I'm adding a set of extensions to clang to support a language we're developing and one of those extensions is a new statement type of the form:
par function_call_expression;
I'm detecting the new keyword "par" in ParseStatementOrDeclaration and then passing parsing over to a new function. My question is how to structure that function. Is there any existing function in clang which parses something that is a priori known (or expected) to be a function call? It doesn't seems that clang would need such a function so perhaps a better approach is to use one of existing generic expression parsing functions (ParseCastExpression or something else?) and then check to see if the resulting expression was of a single function call type.

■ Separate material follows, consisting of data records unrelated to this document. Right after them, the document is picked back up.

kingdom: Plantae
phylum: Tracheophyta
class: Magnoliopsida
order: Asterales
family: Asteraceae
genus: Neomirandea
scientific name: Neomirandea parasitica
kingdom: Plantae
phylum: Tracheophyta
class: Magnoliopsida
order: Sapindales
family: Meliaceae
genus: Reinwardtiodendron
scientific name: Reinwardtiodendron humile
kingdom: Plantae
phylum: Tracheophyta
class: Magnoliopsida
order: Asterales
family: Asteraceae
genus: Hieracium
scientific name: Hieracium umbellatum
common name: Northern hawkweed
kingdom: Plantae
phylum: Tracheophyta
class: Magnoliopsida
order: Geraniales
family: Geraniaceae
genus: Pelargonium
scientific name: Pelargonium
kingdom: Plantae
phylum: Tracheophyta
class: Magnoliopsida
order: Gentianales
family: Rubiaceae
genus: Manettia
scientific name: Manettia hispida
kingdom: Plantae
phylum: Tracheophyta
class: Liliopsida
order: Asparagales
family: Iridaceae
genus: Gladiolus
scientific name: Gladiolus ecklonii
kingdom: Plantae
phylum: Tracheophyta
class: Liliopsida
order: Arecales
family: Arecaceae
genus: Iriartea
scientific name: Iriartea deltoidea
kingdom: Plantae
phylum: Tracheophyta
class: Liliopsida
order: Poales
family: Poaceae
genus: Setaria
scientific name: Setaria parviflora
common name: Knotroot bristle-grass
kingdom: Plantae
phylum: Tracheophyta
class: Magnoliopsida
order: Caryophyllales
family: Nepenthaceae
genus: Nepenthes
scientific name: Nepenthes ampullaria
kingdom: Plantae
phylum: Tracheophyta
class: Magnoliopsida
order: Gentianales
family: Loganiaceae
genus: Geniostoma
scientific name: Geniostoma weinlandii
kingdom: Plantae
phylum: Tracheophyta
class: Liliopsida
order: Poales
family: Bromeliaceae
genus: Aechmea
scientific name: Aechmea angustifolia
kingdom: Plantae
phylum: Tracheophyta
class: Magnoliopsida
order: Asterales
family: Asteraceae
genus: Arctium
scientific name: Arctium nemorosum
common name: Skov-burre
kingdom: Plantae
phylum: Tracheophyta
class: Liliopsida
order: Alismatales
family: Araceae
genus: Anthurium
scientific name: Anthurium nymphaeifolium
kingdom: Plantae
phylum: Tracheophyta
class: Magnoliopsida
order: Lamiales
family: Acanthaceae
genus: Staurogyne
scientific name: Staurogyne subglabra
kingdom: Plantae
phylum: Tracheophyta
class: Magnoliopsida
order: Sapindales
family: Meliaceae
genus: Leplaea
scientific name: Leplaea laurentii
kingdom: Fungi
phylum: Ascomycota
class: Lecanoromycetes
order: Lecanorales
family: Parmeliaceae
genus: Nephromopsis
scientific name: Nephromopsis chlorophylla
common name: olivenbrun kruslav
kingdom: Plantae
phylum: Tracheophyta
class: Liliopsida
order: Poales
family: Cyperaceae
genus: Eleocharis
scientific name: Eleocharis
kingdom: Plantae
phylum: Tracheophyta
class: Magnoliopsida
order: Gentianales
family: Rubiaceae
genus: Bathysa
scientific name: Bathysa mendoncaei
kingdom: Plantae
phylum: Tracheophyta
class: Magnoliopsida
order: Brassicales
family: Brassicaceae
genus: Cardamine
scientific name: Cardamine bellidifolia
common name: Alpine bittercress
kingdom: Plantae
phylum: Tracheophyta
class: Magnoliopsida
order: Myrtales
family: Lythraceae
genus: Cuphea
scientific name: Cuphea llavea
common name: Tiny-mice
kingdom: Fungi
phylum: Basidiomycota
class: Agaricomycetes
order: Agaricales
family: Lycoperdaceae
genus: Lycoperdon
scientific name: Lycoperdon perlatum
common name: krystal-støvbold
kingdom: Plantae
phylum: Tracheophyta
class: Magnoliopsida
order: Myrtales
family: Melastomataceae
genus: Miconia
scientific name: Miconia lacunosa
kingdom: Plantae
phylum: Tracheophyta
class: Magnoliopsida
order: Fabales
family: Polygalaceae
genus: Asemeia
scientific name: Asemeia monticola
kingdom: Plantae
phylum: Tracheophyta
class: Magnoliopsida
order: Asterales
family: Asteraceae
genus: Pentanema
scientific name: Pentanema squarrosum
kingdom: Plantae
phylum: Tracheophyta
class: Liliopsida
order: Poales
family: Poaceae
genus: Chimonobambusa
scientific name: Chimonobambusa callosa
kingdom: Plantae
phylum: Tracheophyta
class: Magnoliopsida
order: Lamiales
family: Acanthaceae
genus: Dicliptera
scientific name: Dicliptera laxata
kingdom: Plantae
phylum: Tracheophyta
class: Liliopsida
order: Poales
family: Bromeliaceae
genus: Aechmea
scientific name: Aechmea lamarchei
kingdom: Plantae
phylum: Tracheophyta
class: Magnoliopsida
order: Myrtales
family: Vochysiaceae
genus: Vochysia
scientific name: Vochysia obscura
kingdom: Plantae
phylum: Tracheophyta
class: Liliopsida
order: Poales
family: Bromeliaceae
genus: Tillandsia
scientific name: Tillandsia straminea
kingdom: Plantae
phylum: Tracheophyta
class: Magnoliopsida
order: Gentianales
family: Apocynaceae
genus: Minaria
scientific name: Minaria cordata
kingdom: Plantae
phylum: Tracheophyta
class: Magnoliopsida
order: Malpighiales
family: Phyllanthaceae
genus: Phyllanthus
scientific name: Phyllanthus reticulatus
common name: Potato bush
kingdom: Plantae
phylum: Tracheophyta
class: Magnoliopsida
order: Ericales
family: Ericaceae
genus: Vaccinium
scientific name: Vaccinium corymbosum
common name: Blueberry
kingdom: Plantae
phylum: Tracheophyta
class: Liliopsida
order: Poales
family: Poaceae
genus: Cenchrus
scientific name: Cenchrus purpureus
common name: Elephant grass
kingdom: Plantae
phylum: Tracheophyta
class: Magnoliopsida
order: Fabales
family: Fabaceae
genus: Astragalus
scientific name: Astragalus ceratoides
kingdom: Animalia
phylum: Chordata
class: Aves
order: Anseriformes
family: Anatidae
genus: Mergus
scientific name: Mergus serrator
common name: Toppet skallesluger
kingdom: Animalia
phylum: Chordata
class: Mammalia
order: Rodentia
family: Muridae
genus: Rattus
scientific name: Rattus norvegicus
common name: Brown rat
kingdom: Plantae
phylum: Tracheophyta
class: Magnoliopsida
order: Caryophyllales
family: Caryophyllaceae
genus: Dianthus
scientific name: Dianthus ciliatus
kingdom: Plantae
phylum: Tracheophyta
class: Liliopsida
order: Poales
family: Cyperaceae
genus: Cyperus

Is there any easy way to check if an expression generated with an existing function is a function call?
All input appreciated.
Thanks,
Todd
I'm adding a set of extensions to clang to support a language we're developing and one of those extensions is a new statement type of the form:
par function_call_expression;
I'm detecting the new keyword "par" in ParseStatementOrDeclaration and then passing parsing over to a new function. My question is how to structure that function. Is there any existing function in clang which parses something that is a priori known (or expected) to be a function call? It doesn't seems that clang would need such a function so perhaps a better approach is to use one of existing generic expression parsing functions (ParseCastExpression or something else?) and then check to see if the resulting expression was of a single function call type.
Yes, this is the best option.
Is there any easy way to check if an expression generated with an existing function is a function call?
The expression will be a CallExpr if it's a simple call, which can be queried with isa<CallExpr>(some expr) or extracted with dyn_cast<CallExpr>(some expr). You can use
clang -cc1 -ast-dump <filename>
to see the parsed structure of an expression.